_ARTICLE_:
# College Inheritence



## Gseries (Jan 6, 2013)

Hi, I've asked questions here before about my whining brother in law who's wife has overseas money in some ambiguous inheritance.
The advice I got here, and agree with, was that her money is her money and he should ignore it and let her do as she pleases.
However, he was told that through a separate inheritance designated for college that his kids were given money but he has no idea how much, where it is, and what the terms are.
Now that his kids are college age, and assuming his marriage still sucks (and it does), I told him the fun and games had to end between he and his wife because in my opinion he deserves to know what his kids can or cannot count on for college.
My thinking, how can he possibly make college choices without knowing his financial options?
His wife ignores him, his in laws talk ambiguously about wanting to know his daughter's plans before they tell him anything about "giving" up the money.
I'm probably a bad friend at this point, i told him unless somebody gives him more info, he should consider that the inheritance is "zero". it would make me angry if my parents or in laws tried to "control" my child through extorting college money and directing them to certain schools or degrees.
thoughts?


----------



## FeministInPink (Sep 13, 2012)

In-laws and money in regards to college can be messed up, depending on who you're dealing with.

_RECORDS SUPPLIED_:
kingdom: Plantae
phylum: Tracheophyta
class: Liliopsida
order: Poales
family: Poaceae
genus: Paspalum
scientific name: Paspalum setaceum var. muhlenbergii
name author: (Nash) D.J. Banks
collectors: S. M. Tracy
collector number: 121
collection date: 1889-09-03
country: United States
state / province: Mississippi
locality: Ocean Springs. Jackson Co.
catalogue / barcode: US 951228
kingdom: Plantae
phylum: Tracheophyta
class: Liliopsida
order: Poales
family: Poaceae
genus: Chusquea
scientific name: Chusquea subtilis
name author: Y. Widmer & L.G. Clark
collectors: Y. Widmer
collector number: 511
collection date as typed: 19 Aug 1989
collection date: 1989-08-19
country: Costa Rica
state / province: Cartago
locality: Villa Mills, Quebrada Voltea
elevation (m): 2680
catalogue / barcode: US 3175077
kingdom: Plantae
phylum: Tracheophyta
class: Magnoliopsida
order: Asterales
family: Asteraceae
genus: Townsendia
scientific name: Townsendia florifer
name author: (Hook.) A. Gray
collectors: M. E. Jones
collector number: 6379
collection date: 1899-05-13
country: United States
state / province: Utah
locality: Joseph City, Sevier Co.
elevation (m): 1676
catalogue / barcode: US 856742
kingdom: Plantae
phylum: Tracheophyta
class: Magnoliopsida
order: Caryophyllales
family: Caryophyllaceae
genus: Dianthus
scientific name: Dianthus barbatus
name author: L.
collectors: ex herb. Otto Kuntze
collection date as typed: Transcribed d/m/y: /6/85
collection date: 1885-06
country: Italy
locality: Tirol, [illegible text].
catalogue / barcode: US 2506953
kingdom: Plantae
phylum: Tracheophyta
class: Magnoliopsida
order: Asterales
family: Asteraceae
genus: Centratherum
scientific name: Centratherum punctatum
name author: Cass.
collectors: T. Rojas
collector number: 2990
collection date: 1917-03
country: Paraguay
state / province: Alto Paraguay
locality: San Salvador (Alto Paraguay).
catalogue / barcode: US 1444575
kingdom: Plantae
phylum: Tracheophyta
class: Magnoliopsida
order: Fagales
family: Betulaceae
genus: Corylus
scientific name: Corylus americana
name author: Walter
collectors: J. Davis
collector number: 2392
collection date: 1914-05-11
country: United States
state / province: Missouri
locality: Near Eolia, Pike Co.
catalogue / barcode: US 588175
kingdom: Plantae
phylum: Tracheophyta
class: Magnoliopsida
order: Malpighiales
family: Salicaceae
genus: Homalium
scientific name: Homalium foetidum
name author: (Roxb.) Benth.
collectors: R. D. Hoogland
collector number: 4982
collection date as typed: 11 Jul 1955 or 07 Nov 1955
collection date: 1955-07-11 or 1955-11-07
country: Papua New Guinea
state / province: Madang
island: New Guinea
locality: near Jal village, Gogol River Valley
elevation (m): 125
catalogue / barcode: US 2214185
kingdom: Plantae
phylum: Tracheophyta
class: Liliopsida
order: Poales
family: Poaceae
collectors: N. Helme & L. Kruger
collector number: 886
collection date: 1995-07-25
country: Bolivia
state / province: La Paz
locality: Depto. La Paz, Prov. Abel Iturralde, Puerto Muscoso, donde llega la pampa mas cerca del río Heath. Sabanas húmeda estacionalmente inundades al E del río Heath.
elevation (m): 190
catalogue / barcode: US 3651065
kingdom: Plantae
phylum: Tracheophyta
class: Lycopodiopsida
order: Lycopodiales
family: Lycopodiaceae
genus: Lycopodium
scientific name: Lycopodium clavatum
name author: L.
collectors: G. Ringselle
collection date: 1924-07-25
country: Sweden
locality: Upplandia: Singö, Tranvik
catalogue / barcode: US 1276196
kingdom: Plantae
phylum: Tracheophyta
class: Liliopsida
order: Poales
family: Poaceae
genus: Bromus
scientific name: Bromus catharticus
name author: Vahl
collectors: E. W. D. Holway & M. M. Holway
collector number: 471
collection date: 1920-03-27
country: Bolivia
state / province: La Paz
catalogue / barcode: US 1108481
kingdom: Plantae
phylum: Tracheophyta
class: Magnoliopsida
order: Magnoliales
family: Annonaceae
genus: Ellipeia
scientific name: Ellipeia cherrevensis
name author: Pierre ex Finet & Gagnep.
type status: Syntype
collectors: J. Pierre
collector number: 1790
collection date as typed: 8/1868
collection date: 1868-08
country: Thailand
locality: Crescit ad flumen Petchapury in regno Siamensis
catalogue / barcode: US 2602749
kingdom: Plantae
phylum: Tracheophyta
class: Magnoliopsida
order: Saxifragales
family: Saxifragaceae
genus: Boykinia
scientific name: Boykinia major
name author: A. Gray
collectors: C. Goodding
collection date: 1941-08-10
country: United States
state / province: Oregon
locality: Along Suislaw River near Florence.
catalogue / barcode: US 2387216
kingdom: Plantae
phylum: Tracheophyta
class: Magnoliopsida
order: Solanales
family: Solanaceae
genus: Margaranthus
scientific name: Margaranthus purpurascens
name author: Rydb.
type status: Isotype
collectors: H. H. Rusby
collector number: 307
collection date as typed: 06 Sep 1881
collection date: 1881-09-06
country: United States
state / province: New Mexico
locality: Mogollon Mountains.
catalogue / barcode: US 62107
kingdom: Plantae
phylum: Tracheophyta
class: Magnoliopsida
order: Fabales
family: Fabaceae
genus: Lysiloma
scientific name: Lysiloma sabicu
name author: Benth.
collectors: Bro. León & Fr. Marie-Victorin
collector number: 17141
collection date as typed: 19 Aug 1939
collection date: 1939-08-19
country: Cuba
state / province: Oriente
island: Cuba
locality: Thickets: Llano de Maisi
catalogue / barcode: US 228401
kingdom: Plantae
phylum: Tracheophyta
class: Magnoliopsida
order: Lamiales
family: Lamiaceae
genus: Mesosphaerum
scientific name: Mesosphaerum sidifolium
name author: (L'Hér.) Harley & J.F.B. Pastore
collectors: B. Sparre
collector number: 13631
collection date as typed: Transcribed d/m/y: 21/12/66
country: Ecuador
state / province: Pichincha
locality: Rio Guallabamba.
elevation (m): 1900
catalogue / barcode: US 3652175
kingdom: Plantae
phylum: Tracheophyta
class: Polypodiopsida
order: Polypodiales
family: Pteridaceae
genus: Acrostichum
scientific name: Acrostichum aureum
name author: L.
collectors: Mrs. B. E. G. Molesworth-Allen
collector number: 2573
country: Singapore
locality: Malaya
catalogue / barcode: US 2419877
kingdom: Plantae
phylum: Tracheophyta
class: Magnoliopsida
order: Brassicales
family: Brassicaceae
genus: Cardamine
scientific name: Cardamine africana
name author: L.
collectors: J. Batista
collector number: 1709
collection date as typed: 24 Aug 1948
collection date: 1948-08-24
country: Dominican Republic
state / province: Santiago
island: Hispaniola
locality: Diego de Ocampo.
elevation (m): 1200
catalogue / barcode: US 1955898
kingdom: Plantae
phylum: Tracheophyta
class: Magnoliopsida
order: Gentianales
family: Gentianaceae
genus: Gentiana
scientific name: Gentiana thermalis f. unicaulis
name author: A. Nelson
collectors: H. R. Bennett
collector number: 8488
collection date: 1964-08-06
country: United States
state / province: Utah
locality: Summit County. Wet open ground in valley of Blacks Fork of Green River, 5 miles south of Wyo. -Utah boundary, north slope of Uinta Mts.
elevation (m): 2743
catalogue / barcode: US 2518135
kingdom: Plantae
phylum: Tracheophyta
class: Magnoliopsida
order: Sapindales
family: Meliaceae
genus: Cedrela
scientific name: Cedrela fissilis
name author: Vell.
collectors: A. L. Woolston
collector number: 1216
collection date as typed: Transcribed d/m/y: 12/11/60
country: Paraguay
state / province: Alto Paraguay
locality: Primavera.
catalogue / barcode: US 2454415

_INSTRUCTIONS_:
[A] In the college inheritance thread, what did the first poster tell the brother-in-law to consider the inheritance to be unless someone gives him more information?
[B] In the college inheritance thread, substitute "children" for "kids" and write out the stretch from "The advice I" through "on for college." with that change.
[C] Proceed with the forum thread about a college inheritance from the point where it stops.

_ANSWERS PROVIDED_:
[A] Zero.

[B]
The advice I got here, and agree with, was that her money is her money and he should ignore it and let her do as she pleases.
However, he was told that through a separate inheritance designated for college that his children were given money but he has no idea how much, where it is, and what the terms are.
Now that his children are college age, and assuming his marriage still sucks (and it does), I told him the fun and games had to end between he and his wife because in my opinion he deserves to know what his children can or cannot count on for college.

[C]
Ultimately, though, it's your niece's choice regarding where she goes to school, not your brother's. She is, after all, an adult, and she can attend any school she chooses.

I hope your brother isn't intending on co-signing any loans to pay for his daughter's college. I would refuse to do any such thing at this juncture, especially since there may be money in the hopper to cover everything.


----------



## EleGirl (Dec 3, 2011)

He is going to have to let his children deal with the in-laws and college money.

Would his children qualify for financial aid if there were no college money? Is your BIL's income low enough that he would not be responsible for paying for their education?

He might want to make sure that his children understand the process so that they can educate whomever it is that is controlling the college money. For example, they need to know that the FAFSA needs to be filled out months in advance. College needs to be applied for months in advance. So your kids need to know how they are going to pay for their college months in advance.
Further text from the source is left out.